IBMのデータサイエンティストによると、AIエージェントをデモ段階から実用規模へと拡張する際に、開発者は「3つのわな」にはまるという。同氏はその解決に向けたシステム設計のポイントを紹介する。
AIエージェントは、デモを作るだけなら容易になった。ユーザーの依頼を受け、計画を立て、外部ツールを呼び出し、結果を返す。こうした一連の処理は、現在では比較的短期間で実装できる。
IBMのシニアデータサイエンティストのサマンサ・アンソニー氏によると、デモでうまく動いたAIエージェントを、そのまま実業務に広げようとすると問題が表面化するという。単に利用者数やリクエスト数が増えるだけなら、従来のソフトウェアと同じようにインフラを増強すれば対応できる。問題は、AIエージェントに「より多くの業務を任せる」「対応範囲を広げる」「より複雑な判断をさせる」という能力拡張を求めたときに起きる。
本稿は、AIエージェントを実運用で拡張する際に陥りやすいわな3選と、システムの拡張に必要となる設計の考え方を整理する。

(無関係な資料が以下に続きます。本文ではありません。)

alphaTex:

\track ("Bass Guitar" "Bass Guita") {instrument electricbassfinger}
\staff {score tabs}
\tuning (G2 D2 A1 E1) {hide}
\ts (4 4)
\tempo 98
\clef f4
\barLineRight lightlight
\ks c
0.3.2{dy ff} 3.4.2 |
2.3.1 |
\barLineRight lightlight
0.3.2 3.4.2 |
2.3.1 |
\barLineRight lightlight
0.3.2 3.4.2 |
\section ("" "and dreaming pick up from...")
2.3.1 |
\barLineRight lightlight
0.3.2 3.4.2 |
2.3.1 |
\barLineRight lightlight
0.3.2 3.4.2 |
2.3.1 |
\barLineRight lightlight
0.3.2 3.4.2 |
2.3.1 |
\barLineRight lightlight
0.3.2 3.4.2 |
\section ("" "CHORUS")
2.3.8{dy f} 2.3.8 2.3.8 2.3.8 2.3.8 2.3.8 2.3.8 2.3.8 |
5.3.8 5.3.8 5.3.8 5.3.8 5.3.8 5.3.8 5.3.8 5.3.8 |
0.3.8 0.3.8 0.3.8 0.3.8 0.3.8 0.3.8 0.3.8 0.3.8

「従来のソフトウェアシステムにおける拡張は、比較的分かりやすい」。アンソニー氏はこう指摘する。ユーザー数が増える、リクエスト数が増える、扱うデータ量が増える。こうした場合、サーバを増やす、コンテナを追加する、CPUやメモリを強化するといった方法で処理能力を高める。水平・垂直にインフラを拡張しても、基本的には「同じ処理を、より多く実行する」だけであり、システムの挙動そのものは大きく変わらない。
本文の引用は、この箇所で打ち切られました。